Collected data

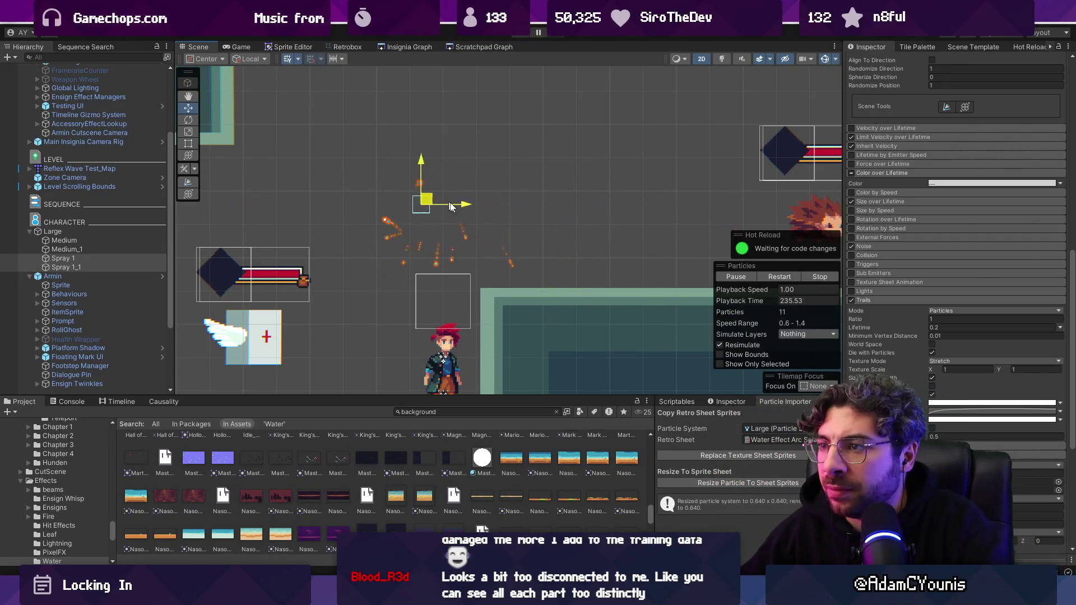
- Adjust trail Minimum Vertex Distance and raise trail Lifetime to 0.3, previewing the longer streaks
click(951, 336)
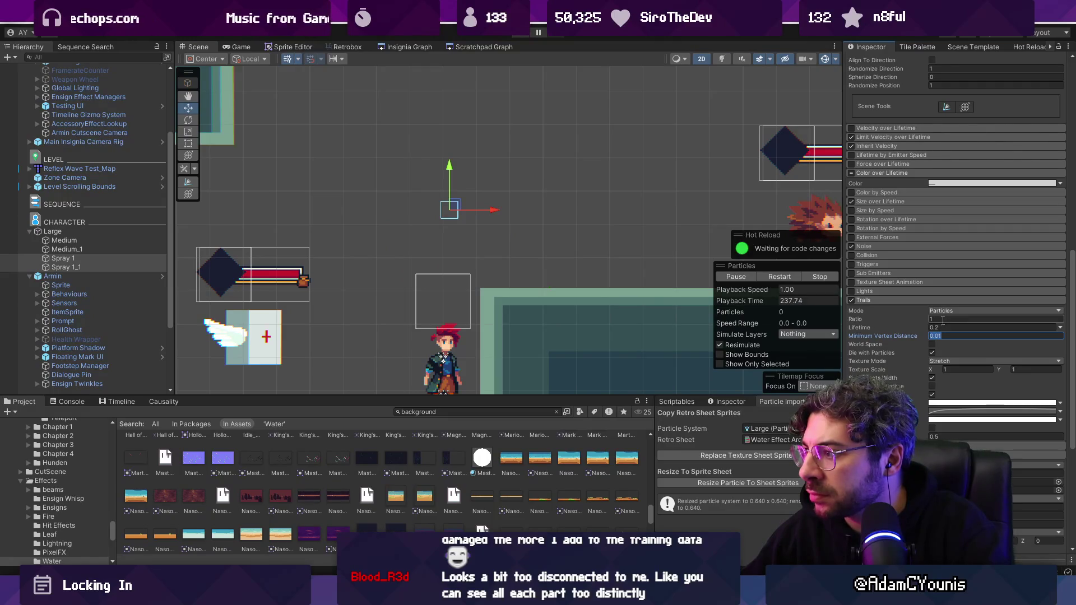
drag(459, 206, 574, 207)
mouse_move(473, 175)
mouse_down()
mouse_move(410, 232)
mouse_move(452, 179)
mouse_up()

Work instruction:
Could you output every record above exactly as it appears, without the pictures?

Response for this exercise:
- Adjust trail Minimum Vertex Distance and raise trail Lifetime to 0.3, previewing the longer streaks
click(951, 336)
drag(459, 206, 574, 207)
mouse_move(473, 175)
mouse_down()
mouse_move(410, 232)
mouse_move(452, 179)
mouse_up()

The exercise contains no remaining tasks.